Kete yufkanın içine ceviz değil de peynirli maydanozlu içle ya da kıyma konularak da aynı şekilde hazırlanarak, peynirli kete, kıymalı kete yapılabilir.
Sac ketesi: Su, un ve tuz konulur; un ince undur. Yufka büyük açılır ve eritilmiş yağla hamur yağlanır. Yağlanan hamur kare şeklinde bohça yapılır. Donan yağlı hamur hafifçe açılıp sac üzerine konur.Sadeyağ ile sac üzerinde pişerken iki yüzü yağlanırsa tel tel olur.
Ulaş Ketesi: Suya tuz konularak hamur yoğrulur.

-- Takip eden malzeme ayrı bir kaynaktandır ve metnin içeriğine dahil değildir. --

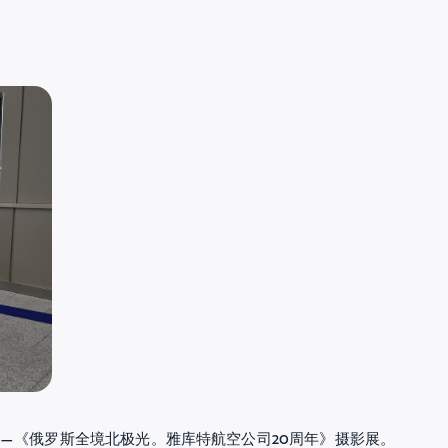
—《俄罗斯全境北极光。雅库特航空公司20周年》摄影展。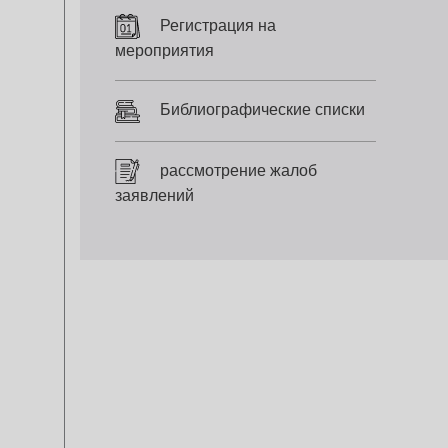
Регистрация на
мероприятия
Библиографические списки
рассмотрение жалоб
заявлений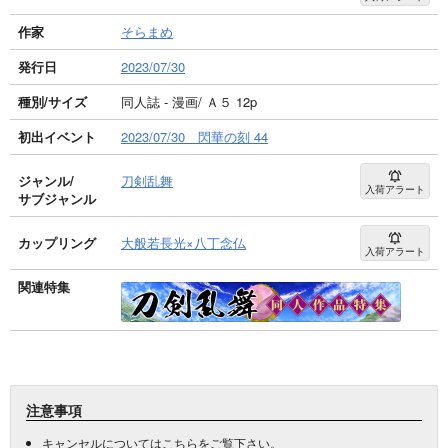
作家
そらまめ
発行日
2023/07/30
種別/サイズ
同人誌 - 漫画/ Ａ５ 12p
初出イベント
2023/07/30 閃華の刻 44
ジャンル/
刀剣乱舞
入荷アラート
サブジャンル
カップリング
大般若長光×八丁念仏
入荷アラート
関連特集
注意事項
キャンセルについては
こちら
をご覧下さい。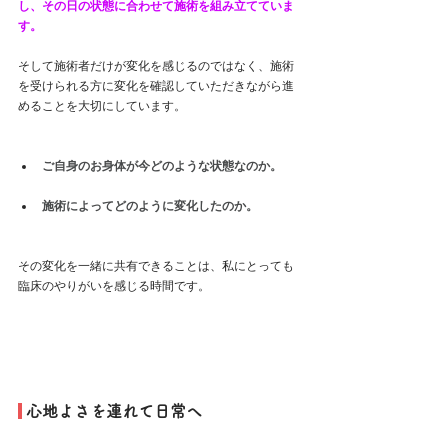
し、その日の状態に合わせて施術を組み立てていま
す。
そして施術者だけが変化を感じるのではなく、施術
を受けられる方に変化を確認していただきながら進
めることを大切にしています。
ご自身のお身体が今どのような状態なのか。
施術によってどのように変化したのか。
その変化を一緒に共有できることは、私にとっても
臨床のやりがいを感じる時間です。
 心地よさを連れて日常へ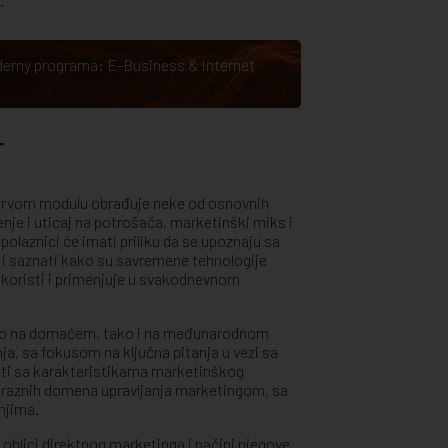
.
cademy programa:
E-Business & Internet
T
prvom modulu obrađuje neke od osnovnih
je i uticaj na potrošača, marketinški miks i
olaznici će imati priliku da se upoznaju sa
i saznati kako su savremene tehnologije
s koristi i primenjuje u svakodnevnom
kako na domaćem, tako i na međunarodnom
ja, sa fokusom na ključna pitanja u vezi sa
nati sa karakteristikama marketinškog
 raznih domena upravljanja marketingom, sa
njima.
i oblici direktnog marketinga i načini njegove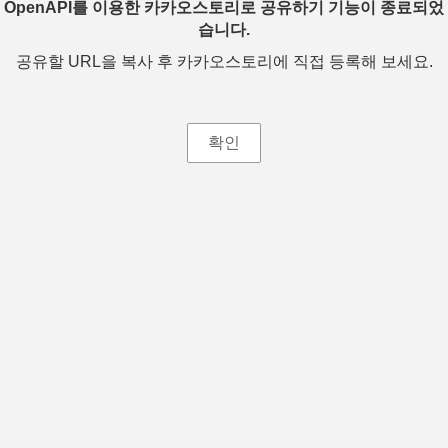
OpenAPI를 이용한 카카오스토리로 공유하기 기능이 종료되었
습니다.
공유할 URL을 복사 후 카카오스토리에 직접 등록해 보세요.
확인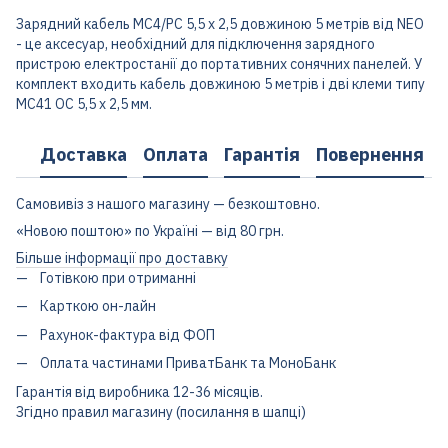
Зарядний кабель МС4/РС 5,5 х 2,5 довжиною 5 метрів від NЕО
- це аксесуар, необхідний для підключення зарядного
пристрою електростанії до портативних сонячних панелей. У
комплект входить кабель довжиною 5 метрів і дві клеми типу
МС41 ОС 5,5 х 2,5 мм.
Доставка
Оплата
Гарантія
Повернення
Самовивіз з нашого магазину — безкоштовно.
«Новою поштою» по Україні — від 80 грн.
Більше інформації про доставку
Готівкою при отриманні
Карткою он-лайн
Рахунок-фактура від ФОП
Оплата частинами ПриватБанк та МоноБанк
Гарантія від виробника 12-36 місяців.
Згідно правил магазину (посилання в шапці)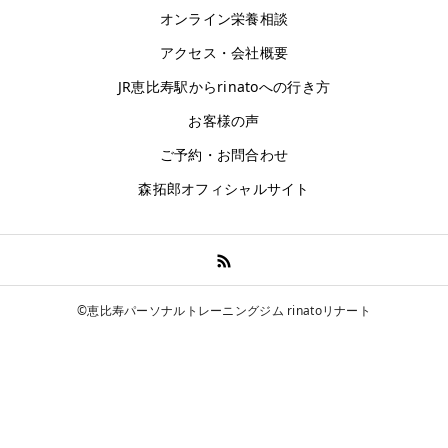
オンライン栄養相談
お客様の声
アクセス・会社概要
アクセス
JR恵比寿駅からrinatoへの行き方
お客様の声
ご予約・お問合わせ
森拓郎オフィシャルサイト
©恵比寿パーソナルトレーニングジム rinatoリナート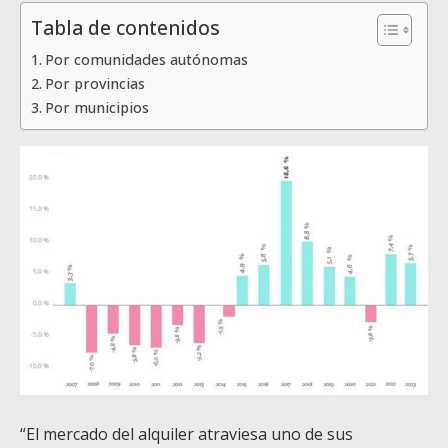
Tabla de contenidos
Por comunidades autónomas
Por provincias
Por municipios
“El mercado del alquiler atraviesa uno de sus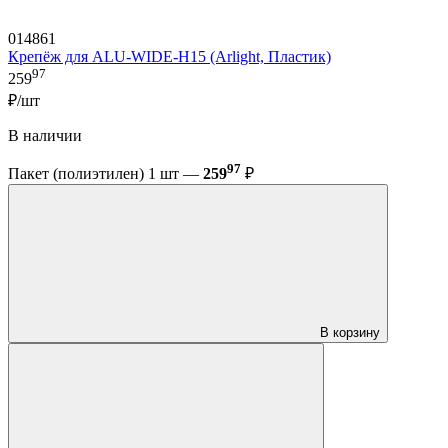
014861
Крепёж для ALU-WIDE-H15 (Arlight, Пластик)
97
259
₽/шт
В наличии
97
Пакет (полиэтилен) 1 шт —
259
₽
В корзину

Alınan yumaklardan ince yufkalar açılır. Tepsi yağlanır. Yufka serilir. Üzerine biraz yağ gezdirilir ve kavrulmuş un konur. Her yufka arası bu şekilde yağlanır kavrulmuş un konularak tepsi tamamlanır ve fırında pişirilir.
Hakkari ve Van mutfağında “kade” deniliyor. Kade veya Tandir çöreği de denilen yiyecek un maya süt yumurta ve su ile hazırlanan hamurdan yapılıyor. Hamur, açılıp çörek şekline getirilir. Ayrı bir yerde yağ ile kavrulan u ve ceviz hazırlanan çöreklerin içine doldurulur ve çöreklerin ağzı kapatılır. Yoğurt ve susam karıştırılarak çöreklerin üzerine sürülür. Hazırlanan çöreer tandıra yapıştırılarak pişirilir.
Besse Kabak’dan daha önce bahsetmiştim. Kendisi Sasonlu, Ermenikuyumcu bir hanım. Müthiş bir araştırmacı. Bilgisayarımda gezerken onun yazdıklarına rastladım: Keteye Sason’da pornig de diyorlarmış. Un, su, ekşi maya ile yapılıyor. İç dolgusu için kenevir tohumu yağı çıkıncaya kadar dövülüyor. Bir güveç içerisinde un ve öğütülmüş cevizle kavruluyor. (Eskiden üzümden yapılmış pestil/bastık da konurmuş) Börek gibi yapılıp, yaz aylarından sırf bunu pişirmek için kurutulan ceviz yapraklarına sarılır, tandırın kor haline gelmiş ateşinde tandırın dibinde pişirilirmiş. İçerisine “yılın şanslı kişisi” ve “yılın şanssız kişisi”ni tayin etmek için bir uzun, birisi kısa kibrit çöpü büyüklüğünde iki ağaç parçası da konurmuş. Uzun parçayı bulan şanslı; kısa parçayı bulan şanssız olurmuş...
Kete konusunda kitap yazılır... Beni en çok şaşırtan da Aras yayınevi tarafından yayınlanan Aşçının kitabı oldu. Merzifon Amerikan Kolejinin aşçısı Boğos Piranyan, kete de olduğu gibi baklava yapılırken de 12-15 kat yufkaya erişince, khoriskh dediği kavrulmuş un koyuyor baklavanın içerisine.